Some might argue that the bathing rituals of the Romans went too far, and in part the asceticism of the early Middle Ages was a reaction to the hedonism of imperial Rome that found such expression in their public bathhouses. Many of the early Christians took an entirely different viewpoint than the Romans about the body, regarding it as a place of sin to be conquered by the spirit. Dirt and disregard for excessive personal hygiene were regarded as appropriate responses to a sinful world, while bathing and personal luxury were regarded as excessively (or sinfully) indulgent – attitudes that to this day still find occasional expression in our culture. But as the plagues that periodically ravaged Europe during the Middle Ages demonstrated, personal hygiene plays a practical as well as a spiritual role.
In fact, despite the ascetic attitude toward bathing, centralised bathing facilities continued to exist in Europe. Many monasteries had fairly sophisticated systems to supply, distribute, and carry away water. Medieval castles and palaces generally incorporated a system of water supply and drainage, even if the sewage reservoir did happen to be the castle’s moat. Henry III’s (1217-1272) palace at Westminster had a bathhouse with hot and cold running water. And other cultures outside the western European tradition continued to regard bathing and personal hygiene as acceptable and culturally significant activities. Hammams, or public baths, have long been a fixture in Islamic society.

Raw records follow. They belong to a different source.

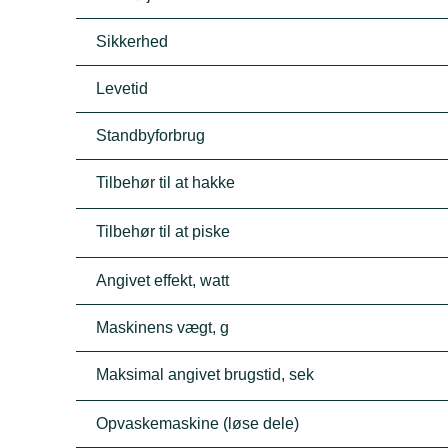
Sikkerhed
Levetid
Standbyforbrug
Tilbehør til at hakke
Tilbehør til at piske
Angivet effekt, watt
Maskinens vægt, g
Maksimal angivet brugstid, sek
Opvaskemaskine (løse dele)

And the Japanese have always regarded a long soak in a hot tubs both ritual and cleansing activity.
Early American settlers brought European attitudes toward bathing with them to the New World, continuing to view excessive bathing as an unnecessary indulgence. In part, this was because of the religious beliefs in some of the early colonies, but it was also a practical response to life on the frontier. However, by the middle of the 19th century there was a permanent tub in the White House, and bathing had evolved for many into a Saturday night ritual, whether they felt they needed it or not.
Early household baths
Originally, baths were unwieldy metal-lined wooden affairs that were brought into the kitchen for the weekly event and filled with hot water from the stove to be shared by everyone that needed a bath. But early enameled cast-iron baths began to appear in the second half of the 19th century, although demand for them was limited by their weight and the scarcity of dedicated bathroom spaces. These baths were – and still are heavy. John M. Kohler, founder of the Kohler Co., got his start manufacturing cast-iron farm implements, but he saw an opportunity to sell to a new market. He modified a combination horse trough/hog scalder by enameling it and adding legs, then sold it as a bath to meet the growing demand for bathroom fixtures around the turn of the century.
So bathrooms evolved as a response to fundamental needs for personal hygiene, as well as an expression of available technology and cultural standards. And in the short half-century between 1875 and 1925 – the period of time between when indoor plumbing began to be widely available and when it became almost universal – our attitudes toward privacy and modesty changed significantly. What were once communal and family activities have become very personal and private activities. Whereas once single bathrooms served several families in urban apartment houses, now it is not unusual, nor even considered particularly extravagant, for households to have one bathroom for every bedroom.